Unless the Rights are earlier redeemed, in the event that, after the
time that a Person becomes an Acquiring Person, the Corporation were to be
acquired in a merger or other business combination (in which any shares of
Common Stock are changed into or exchanged for other securities or assets) or
more than 50% of the assets or earning power of the Corporation and its
subsidiaries (taken as a whole) were to be sold or transferred in one or a
series of related transactions, the Rights Agreement provides that proper
provision will be made so that each holder of record, other than the Acquiring
Person, of a Right will from and after such date have the right to receive, upon
payment of the Exercise Price, that number of shares of common stock of the
acquiring company having a market value at the time of such transaction equal to
two times the Exercise Price.
In addition, unless the Rights are earlier redeemed, in the event that
a person or group becomes an Acquiring Person, the Rights Agreement provides
that proper provision will be made so that each holder of record of a Right,
other than the Acquiring Person (whose Rights will thereupon become null and
void), will thereafter have the right to receive, upon payment of the Exercise
Price, that number of one one-thousandth (1/1,000) of a share of Preferred Stock
having a market value at the time of the transaction equal to two times the
Exercise Price (such market value to be determined with reference to the market
value of the Corporation's Common Stock as provided in the Rights Agreement).

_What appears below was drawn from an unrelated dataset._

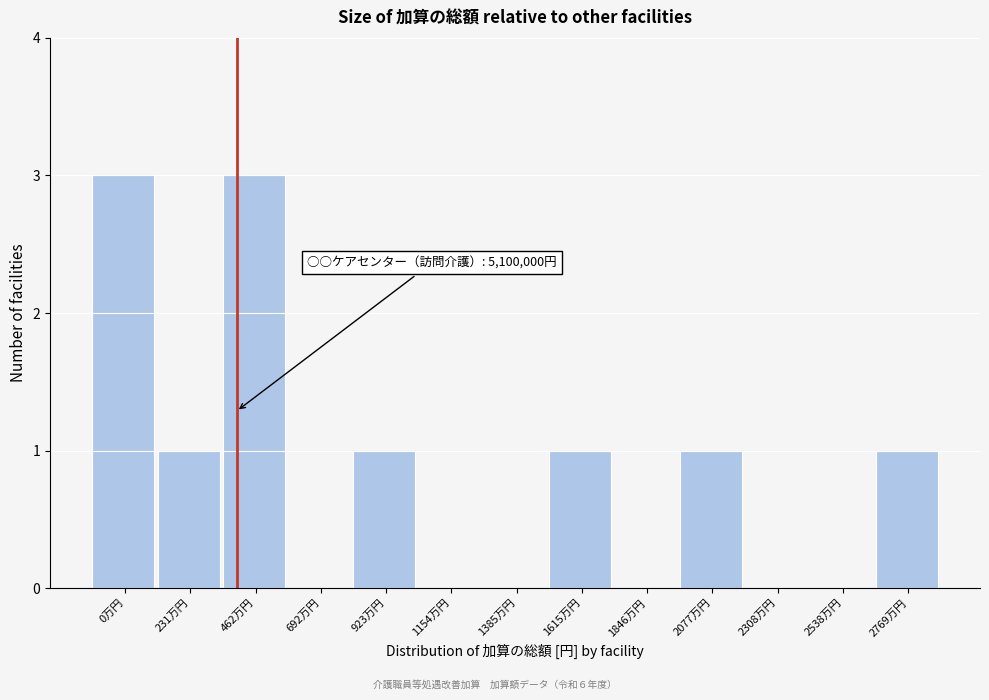

Reading right to left, transcribe all the data shown in this chart.

2769万円=1	2538万円=0	2308万円=0	2077万円=1	1846万円=0	1615万円=1	1385万円=0	1154万円=0	923万円=1	692万円=0	462万円=3	231万円=1	0万円=3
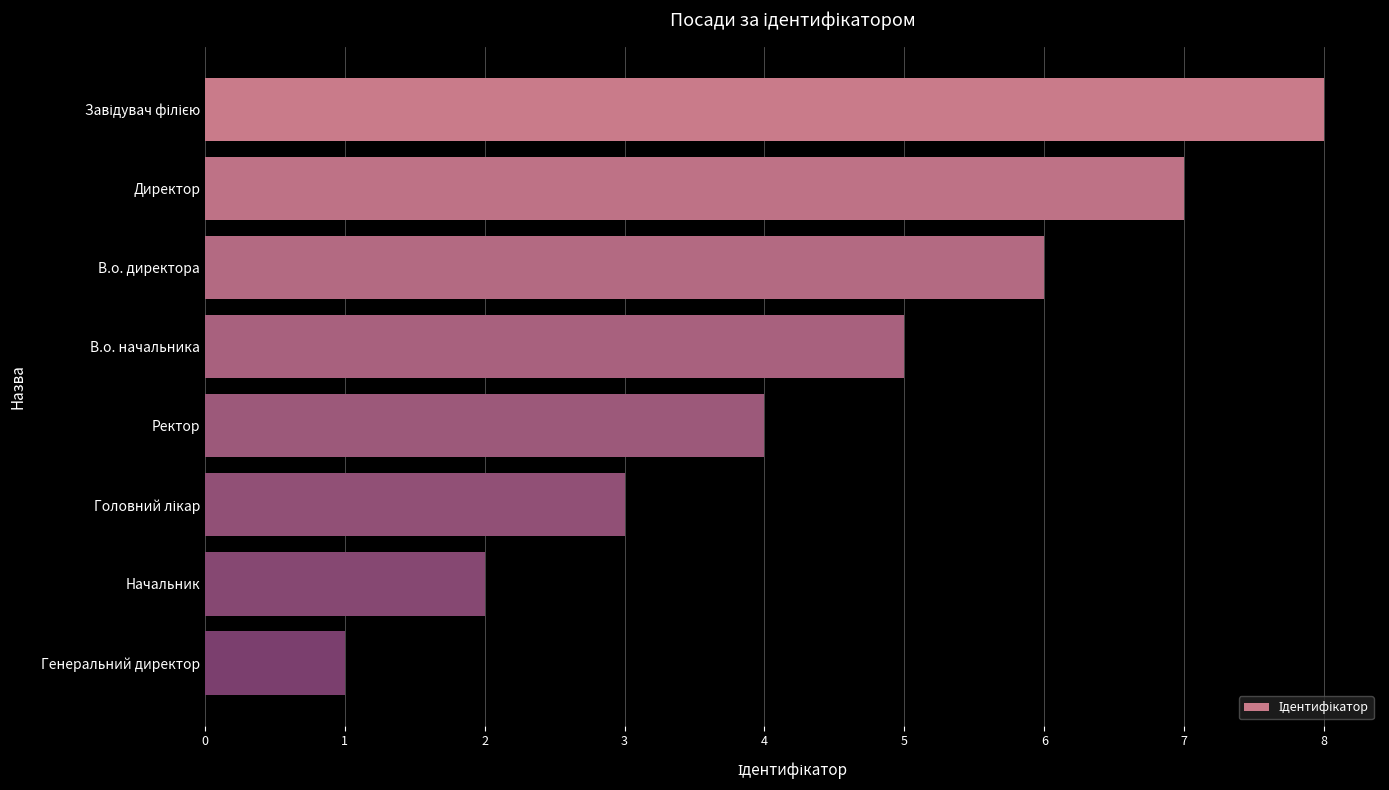

Which has a higher value, Директор or Начальник?

Директор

At any time after any person or group becomes an Acquiring Person and
prior to the acquisition by such person or group of 50% or more of the
outstanding voting stock, the Board of Directors of the Corporation may exchange
the Rights (other than Rights owned by such person or group which will have
become void), in whole or in part, at an exchange ratio of one share of Common
Stock per Right (subject to adjustment).
Fractions of shares of Preferred Stock (other than fractions which are
integral multiples of one one-thousandth of a share) may, at the election of the
Corporation, be evidenced by
5 - EXHIBIT A
depositary receipts. The Corporation may also issue cash in lieu of fractional
shares which are not integral multiples of one one-thousandth (1/1,000) of a
share.
At any time on or prior to the Close of Business on the earlier of (i)
the tenth day after the Stock Acquisition Date (or such later date as a majority
of the Board of Directors may determine) or (ii) the Expiration Date, the
Corporation may redeem the Rights in whole, but not in part, at a price of
$0.001 per Right (the "Redemption Price"). Immediately upon the effective time
of the action of the Board of Directors of the Corporation authorizing
redemption of the Rights, the right to exercise the Rights will terminate and
the only right of the holders of Rights will be to receive the Redemption Price.

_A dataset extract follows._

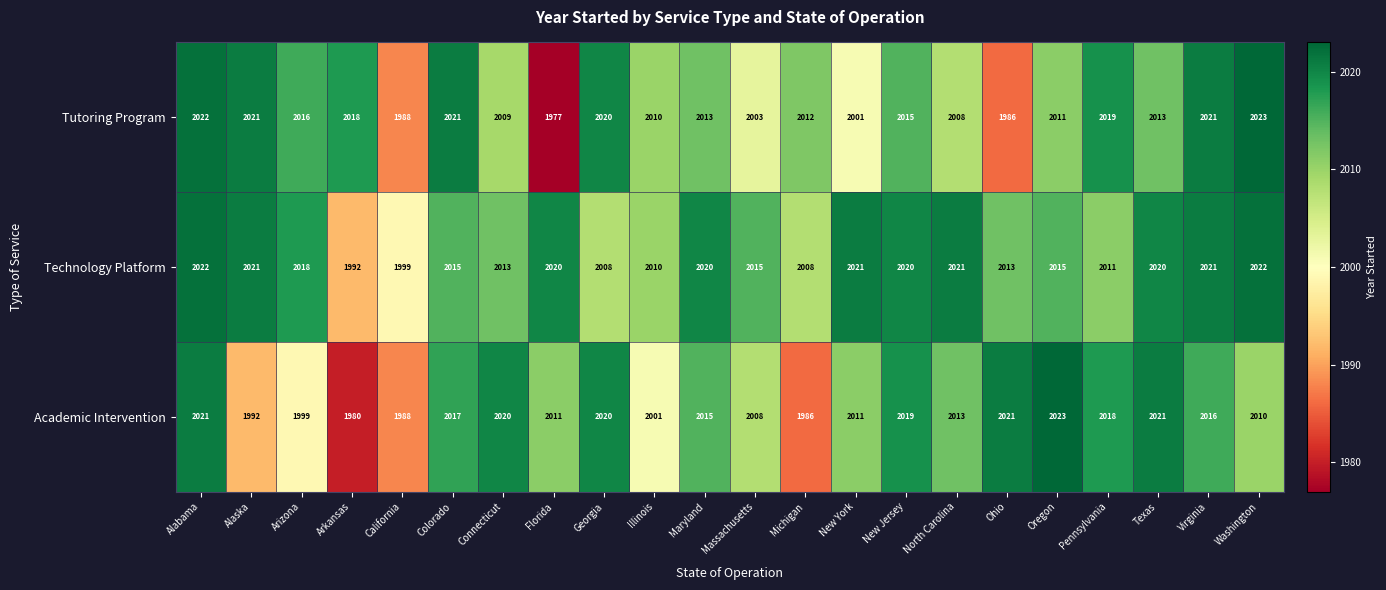

What is the difference between the Tutoring Program values at Florida and Illinois?

33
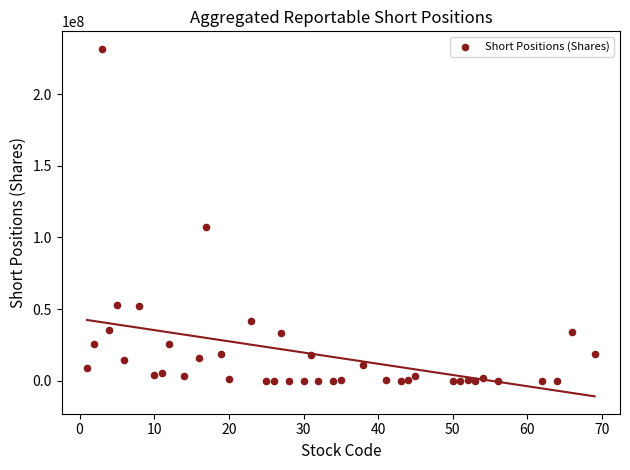

What Y value in the scatter plot is closest to 115797561?

107383047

For as long as the Rights are then redeemable, the Corporation may
amend the Rights in any manner, including an amendment to extend the time period
in which the Rights may be redeemed. At any time when the Rights are not then
redeemable, the Corporation may amend the Rights in any manner that does not
materially adversely affect the interests of holders of the Rights as such.

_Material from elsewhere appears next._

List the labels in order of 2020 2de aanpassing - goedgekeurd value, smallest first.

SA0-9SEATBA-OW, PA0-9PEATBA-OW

Until a Right is exercised, the holder, as such, will have no rights as
a stockholder of the Corporation, including, without limitation, the right to
vote or to receive dividends.
The Rights have certain anti-takeover effects. The Rights will cause
substantial dilution to any person or group that attempts to acquire the
Corporation, other than pursuant to a Qualifying Offer, without the approval of
the Corporation's Board of Directors. Because the Corporation's Board of
Directors can redeem the Rights or approve an offer, the Rights should not
interfere with a merger or other business combination approved by the
Corporation's Board of Directors.
A copy of the Rights Agreement has been filed with the Securities and
Exchange Commission as an Exhibit to the Corporation's report on Form 8-K dated
December 23, 1999. A copy of the Rights Agreement is available free of charge
from the Corporation. This summary description of the Rights does not purport to
be complete and is qualified in its entirety by reference to the Rights
Agreement which is incorporated in this summary description herein by reference.